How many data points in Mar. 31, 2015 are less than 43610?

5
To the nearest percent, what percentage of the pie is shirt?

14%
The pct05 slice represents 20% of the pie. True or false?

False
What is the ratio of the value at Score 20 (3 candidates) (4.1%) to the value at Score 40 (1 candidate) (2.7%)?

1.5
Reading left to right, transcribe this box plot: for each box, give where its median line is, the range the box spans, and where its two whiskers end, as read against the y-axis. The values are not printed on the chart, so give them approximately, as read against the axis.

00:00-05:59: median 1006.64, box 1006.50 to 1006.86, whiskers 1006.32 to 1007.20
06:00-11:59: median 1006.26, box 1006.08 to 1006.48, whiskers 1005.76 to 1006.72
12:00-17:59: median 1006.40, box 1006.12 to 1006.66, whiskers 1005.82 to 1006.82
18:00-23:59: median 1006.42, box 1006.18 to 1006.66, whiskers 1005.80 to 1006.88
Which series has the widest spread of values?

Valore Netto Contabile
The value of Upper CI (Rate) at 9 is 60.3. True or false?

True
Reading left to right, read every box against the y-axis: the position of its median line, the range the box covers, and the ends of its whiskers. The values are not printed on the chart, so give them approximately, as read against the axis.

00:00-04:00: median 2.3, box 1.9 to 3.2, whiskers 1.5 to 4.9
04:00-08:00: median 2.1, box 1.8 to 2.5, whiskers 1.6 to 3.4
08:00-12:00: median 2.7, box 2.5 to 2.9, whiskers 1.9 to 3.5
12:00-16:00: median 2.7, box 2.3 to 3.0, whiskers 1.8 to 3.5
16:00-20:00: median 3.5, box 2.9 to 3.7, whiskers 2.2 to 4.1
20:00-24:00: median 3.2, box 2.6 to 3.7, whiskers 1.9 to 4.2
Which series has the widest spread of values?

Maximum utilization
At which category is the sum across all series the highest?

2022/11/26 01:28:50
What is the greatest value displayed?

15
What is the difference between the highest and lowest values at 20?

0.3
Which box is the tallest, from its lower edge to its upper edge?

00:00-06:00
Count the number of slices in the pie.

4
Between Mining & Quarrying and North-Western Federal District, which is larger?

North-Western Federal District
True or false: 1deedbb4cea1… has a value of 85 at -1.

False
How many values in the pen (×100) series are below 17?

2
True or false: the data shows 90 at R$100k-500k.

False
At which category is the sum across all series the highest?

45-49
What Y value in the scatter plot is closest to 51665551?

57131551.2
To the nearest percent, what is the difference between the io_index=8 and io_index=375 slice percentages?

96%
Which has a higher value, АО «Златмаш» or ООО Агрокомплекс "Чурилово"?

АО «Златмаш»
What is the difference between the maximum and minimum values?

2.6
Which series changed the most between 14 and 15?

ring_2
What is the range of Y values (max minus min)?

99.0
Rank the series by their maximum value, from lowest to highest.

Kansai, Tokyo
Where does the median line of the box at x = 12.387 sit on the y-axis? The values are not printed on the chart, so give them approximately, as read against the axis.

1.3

◆ ◆ ◆ ◆ ◆ ◆ ◆

* **Assigned task**: Copy out every row above word for word, keeping each line and its spacing unchanged.

* **Exercise response**:
How many data points in Mar. 31, 2015 are less than 43610?

5
To the nearest percent, what percentage of the pie is shirt?

14%
The pct05 slice represents 20% of the pie. True or false?

False
What is the ratio of the value at Score 20 (3 candidates) (4.1%) to the value at Score 40 (1 candidate) (2.7%)?

1.5
Reading left to right, transcribe this box plot: for each box, give where its median line is, the range the box spans, and where its two whiskers end, as read against the y-axis. The values are not printed on the chart, so give them approximately, as read against the axis.

00:00-05:59: median 1006.64, box 1006.50 to 1006.86, whiskers 1006.32 to 1007.20
06:00-11:59: median 1006.26, box 1006.08 to 1006.48, whiskers 1005.76 to 1006.72
12:00-17:59: median 1006.40, box 1006.12 to 1006.66, whiskers 1005.82 to 1006.82
18:00-23:59: median 1006.42, box 1006.18 to 1006.66, whiskers 1005.80 to 1006.88
Which series has the widest spread of values?

Valore Netto Contabile
The value of Upper CI (Rate) at 9 is 60.3. True or false?

True
Reading left to right, read every box against the y-axis: the position of its median line, the range the box covers, and the ends of its whiskers. The values are not printed on the chart, so give them approximately, as read against the axis.

00:00-04:00: median 2.3, box 1.9 to 3.2, whiskers 1.5 to 4.9
04:00-08:00: median 2.1, box 1.8 to 2.5, whiskers 1.6 to 3.4
08:00-12:00: median 2.7, box 2.5 to 2.9, whiskers 1.9 to 3.5
12:00-16:00: median 2.7, box 2.3 to 3.0, whiskers 1.8 to 3.5
16:00-20:00: median 3.5, box 2.9 to 3.7, whiskers 2.2 to 4.1
20:00-24:00: median 3.2, box 2.6 to 3.7, whiskers 1.9 to 4.2
Which series has the widest spread of values?

Maximum utilization
At which category is the sum across all series the highest?

2022/11/26 01:28:50
What is the greatest value displayed?

15
What is the difference between the highest and lowest values at 20?

0.3
Which box is the tallest, from its lower edge to its upper edge?

00:00-06:00
Count the number of slices in the pie.

4
Between Mining & Quarrying and North-Western Federal District, which is larger?

North-Western Federal District
True or false: 1deedbb4cea1… has a value of 85 at -1.

False
How many values in the pen (×100) series are below 17?

2
True or false: the data shows 90 at R$100k-500k.

False
At which category is the sum across all series the highest?

45-49
What Y value in the scatter plot is closest to 51665551?

57131551.2
To the nearest percent, what is the difference between the io_index=8 and io_index=375 slice percentages?

96%
Which has a higher value, АО «Златмаш» or ООО Агрокомплекс "Чурилово"?

АО «Златмаш»
What is the difference between the maximum and minimum values?

2.6
Which series changed the most between 14 and 15?

ring_2
What is the range of Y values (max minus min)?

99.0
Rank the series by their maximum value, from lowest to highest.

Kansai, Tokyo
Where does the median line of the box at x = 12.387 sit on the y-axis? The values are not printed on the chart, so give them approximately, as read against the axis.

1.3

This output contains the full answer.